**Consigne**
Recopiez le passage de l'entretien avec Ulrich Köhler, de « Entretien avec le » jusqu'à « une catastrophe ? » inclus, en substituant « chance » à « bénédiction ».

**Extrait fourni**

|---|

Entretien avec le réalisateur allemand Ulrich Köhler en mai dernier le lendemain de la présentation d’In My Room dans la sélection « Un Certain Regard » du Festival de Cannes. Il revient sur la genèse de son quatrième long-métrage, sur le tournage hors des sentiers battus et sur la relation intense qu’il a entretenue avec l’acteur Hans Löw qui porte magistralement le film.
D’où vous est venue l’idée de traiter l’événement qui arrive au protagoniste au tiers du film comme une bénédiction plutôt que comme une catastrophe ?

|---|

**Lignes fournies**
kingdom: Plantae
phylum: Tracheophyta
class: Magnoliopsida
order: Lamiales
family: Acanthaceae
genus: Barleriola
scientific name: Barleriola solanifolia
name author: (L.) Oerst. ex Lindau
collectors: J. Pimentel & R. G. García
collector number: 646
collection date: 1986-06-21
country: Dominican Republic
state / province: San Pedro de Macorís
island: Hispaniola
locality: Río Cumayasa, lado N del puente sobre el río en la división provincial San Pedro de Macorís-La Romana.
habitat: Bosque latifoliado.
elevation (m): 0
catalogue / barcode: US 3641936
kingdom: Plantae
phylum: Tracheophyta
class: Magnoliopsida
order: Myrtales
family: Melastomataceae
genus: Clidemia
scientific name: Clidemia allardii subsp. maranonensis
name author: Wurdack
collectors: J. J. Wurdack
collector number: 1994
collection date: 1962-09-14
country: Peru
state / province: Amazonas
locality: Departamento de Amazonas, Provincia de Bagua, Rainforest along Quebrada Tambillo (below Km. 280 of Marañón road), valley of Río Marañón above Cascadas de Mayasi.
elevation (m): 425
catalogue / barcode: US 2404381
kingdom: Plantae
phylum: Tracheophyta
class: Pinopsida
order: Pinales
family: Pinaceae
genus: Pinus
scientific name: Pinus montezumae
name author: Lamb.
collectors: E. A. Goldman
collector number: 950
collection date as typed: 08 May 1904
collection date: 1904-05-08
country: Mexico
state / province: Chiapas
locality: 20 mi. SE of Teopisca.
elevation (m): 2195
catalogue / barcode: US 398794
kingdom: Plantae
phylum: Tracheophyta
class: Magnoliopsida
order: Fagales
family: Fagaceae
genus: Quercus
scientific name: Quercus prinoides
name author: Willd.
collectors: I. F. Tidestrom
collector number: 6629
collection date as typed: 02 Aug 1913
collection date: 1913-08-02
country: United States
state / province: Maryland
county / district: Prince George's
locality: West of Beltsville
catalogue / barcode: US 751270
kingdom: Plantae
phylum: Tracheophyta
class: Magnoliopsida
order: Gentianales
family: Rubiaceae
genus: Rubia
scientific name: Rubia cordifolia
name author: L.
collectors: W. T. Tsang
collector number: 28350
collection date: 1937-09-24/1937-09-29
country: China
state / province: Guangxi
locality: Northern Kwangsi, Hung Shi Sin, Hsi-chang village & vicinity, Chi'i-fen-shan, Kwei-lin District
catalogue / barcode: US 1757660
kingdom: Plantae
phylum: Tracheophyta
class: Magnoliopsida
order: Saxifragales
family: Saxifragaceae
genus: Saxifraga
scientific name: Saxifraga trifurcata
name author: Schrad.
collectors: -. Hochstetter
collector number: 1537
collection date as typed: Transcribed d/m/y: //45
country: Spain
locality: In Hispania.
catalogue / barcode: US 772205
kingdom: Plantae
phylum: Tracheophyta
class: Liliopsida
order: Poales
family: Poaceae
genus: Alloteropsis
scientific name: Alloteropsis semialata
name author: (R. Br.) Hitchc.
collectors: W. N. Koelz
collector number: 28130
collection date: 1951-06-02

|---|

**Réponse ci-dessous**
Entretien avec le réalisateur allemand Ulrich Köhler en mai dernier le lendemain de la présentation d’In My Room dans la sélection « Un Certain Regard » du Festival de Cannes. Il revient sur la genèse de son quatrième long-métrage, sur le tournage hors des sentiers battus et sur la relation intense qu’il a entretenue avec l’acteur Hans Löw qui porte magistralement le film.
D’où vous est venue l’idée de traiter l’événement qui arrive au protagoniste au tiers du film comme une chance plutôt que comme une catastrophe ?